Question

How to perform PCA on gene expression?

1

Entering edit mode

5.5 years ago

Thomas B. ▴ 30

Hi,

I am interested in the identification of marker genes of infection by a parasite. I have several biological samples corresponding to different infection stages. I quantified the expression of genes that are though to be differentially expressed by qPCR. Now I would like to run a principal component analysis (PCA) to (1) cluster the samples based on gene expression and (2) identify which of the genes contribute the most to clustering.

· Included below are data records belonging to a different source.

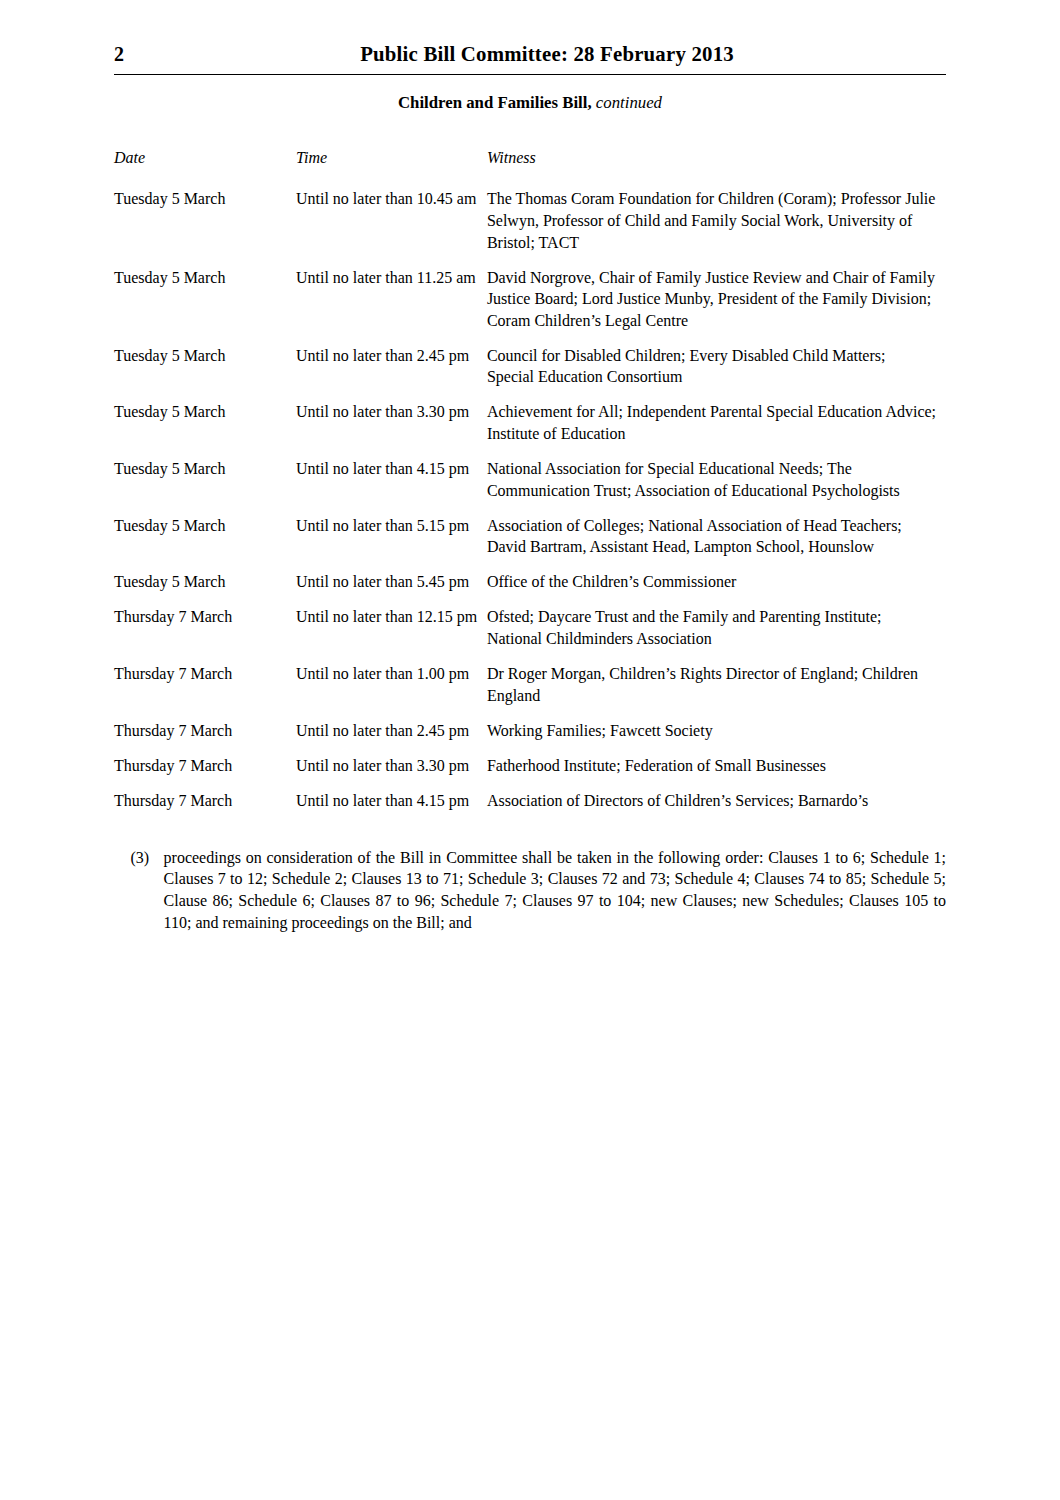2
Public Bill Committee: 28 February 2013
Children and Families Bill, continued
| Date | Time | Witness |
| --- | --- | --- |
| Tuesday 5 March | Until no later than 10.45 am | The Thomas Coram Foundation for Children (Coram); Professor Julie Selwyn, Professor of Child and Family Social Work, University of Bristol; TACT |
| Tuesday 5 March | Until no later than 11.25 am | David Norgrove, Chair of Family Justice Review and Chair of Family Justice Board; Lord Justice Munby, President of the Family Division; Coram Children’s Legal Centre |
| Tuesday 5 March | Until no later than 2.45 pm | Council for Disabled Children; Every Disabled Child Matters; Special Education Consortium |
| Tuesday 5 March | Until no later than 3.30 pm | Achievement for All; Independent Parental Special Education Advice; Institute of Education |
| Tuesday 5 March | Until no later than 4.15 pm | National Association for Special Educational Needs; The Communication Trust; Association of Educational Psychologists |
| Tuesday 5 March | Until no later than 5.15 pm | Association of Colleges; National Association of Head Teachers; David Bartram, Assistant Head, Lampton School, Hounslow |
| Tuesday 5 March | Until no later than 5.45 pm | Office of the Children’s Commissioner |
| Thursday 7 March | Until no later than 12.15 pm | Ofsted; Daycare Trust and the Family and Parenting Institute; National Childminders Association |
| Thursday 7 March | Until no later than 1.00 pm | Dr Roger Morgan, Children’s Rights Director of England; Children England |
| Thursday 7 March | Until no later than 2.45 pm | Working Families; Fawcett Society |
| Thursday 7 March | Until no later than 3.30 pm | Fatherhood Institute; Federation of Small Businesses |
| Thursday 7 March | Until no later than 4.15 pm | Association of Directors of Children’s Services; Barnardo’s |
(3)
proceedings on consideration of the Bill in Committee shall be taken in the following order: Clauses 1 to 6; Schedule 1; Clauses 7 to 12; Schedule 2; Clauses 13 to 71; Schedule 3; Clauses 72 and 73; Schedule 4; Clauses 74 to 85; Schedule 5; Clause 86; Schedule 6; Clauses 87 to 96; Schedule 7; Clauses 97 to 104; new Clauses; new Schedules; Clauses 105 to 110; and remaining proceedings on the Bill; and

From the qPCR experiment, I got data under three forms: Cq values, relative quantities and normalized expression against reference genes.

I read tutorials but most of them are focused on RNAseq data analysis, not qPCR. Some of my questions remain unanswered and I really hope to get some more explanations here.

Which data is it better to use for the PCA? Intuitively I would use normalized expression because the variance between samples has been taken into account. But I can see, for example in the HTqPCR package, that Cq values are rather plotted.
Should I apply a log transformation such as log(N+1)? My data have a logarithmic distribution. I read that normality is not an assumption of PCA; but the closer the data are to a normal distribution, the better the PCA performs.
Should I scale the data? The prcomp function in R (for example) offers this possibility. But I guess this is related to the type of data that is used. My feeling is that this is useless providing I use normalised gene expression, for the reason I provided in my first question.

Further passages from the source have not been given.